Problem to work on:
Please copy, word for word, the line holding "fx_px: 3664" and each line that follows it through the end of the entries, omitting any pictures.

Dataset records:
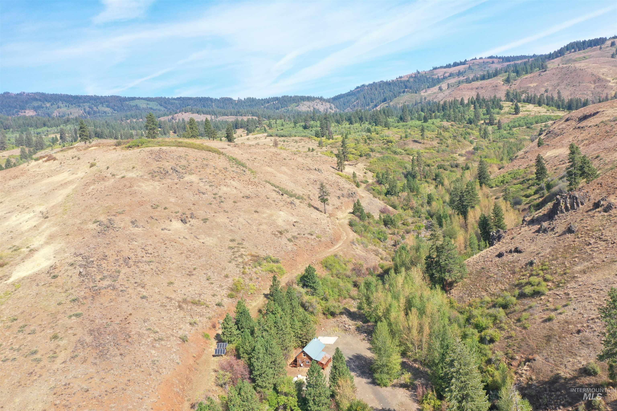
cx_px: 308
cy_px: 206
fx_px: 480
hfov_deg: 65.5
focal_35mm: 28
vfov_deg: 46.4
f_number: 5
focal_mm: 10.26
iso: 100
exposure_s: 1/320
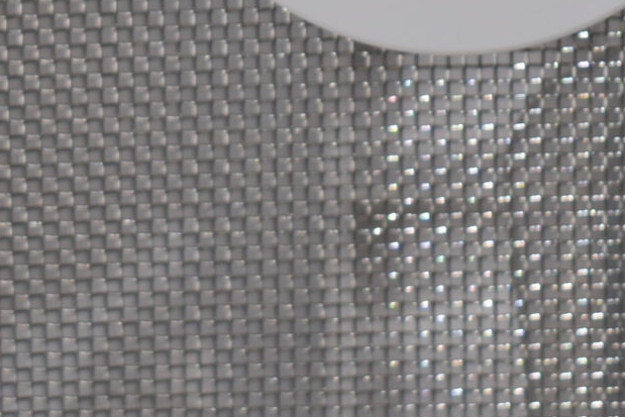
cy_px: -371
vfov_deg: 6.4
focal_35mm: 211
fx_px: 3664
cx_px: 491
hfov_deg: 9.7
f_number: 5.6
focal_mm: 34
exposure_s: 1/125
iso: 250
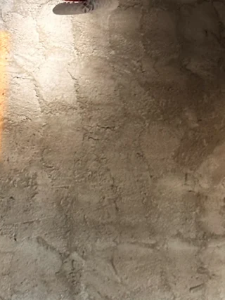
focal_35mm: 162
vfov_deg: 12.0
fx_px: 1405
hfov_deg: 8.9
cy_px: 315
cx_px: -127
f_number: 1.78
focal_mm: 6.86
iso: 64
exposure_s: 1/50
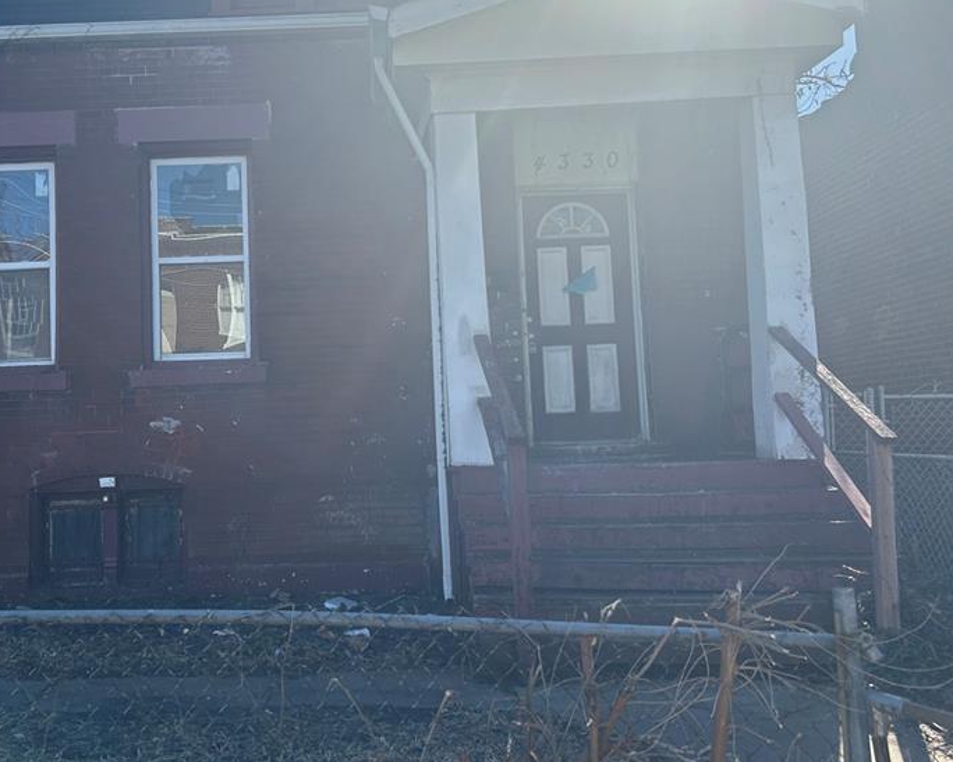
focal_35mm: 38
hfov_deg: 47.4
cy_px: 322
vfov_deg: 39.1
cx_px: 341
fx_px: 1072
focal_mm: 5.7
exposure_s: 1/2994
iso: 50
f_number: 1.5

Response for this exercise:
fx_px: 3664
cx_px: 491
hfov_deg: 9.7
f_number: 5.6
focal_mm: 34
exposure_s: 1/125
iso: 250
focal_35mm: 162
vfov_deg: 12.0
fx_px: 1405
hfov_deg: 8.9
cy_px: 315
cx_px: -127
f_number: 1.78
focal_mm: 6.86
iso: 64
exposure_s: 1/50
focal_35mm: 38
hfov_deg: 47.4
cy_px: 322
vfov_deg: 39.1
cx_px: 341
fx_px: 1072
focal_mm: 5.7
exposure_s: 1/2994
iso: 50
f_number: 1.5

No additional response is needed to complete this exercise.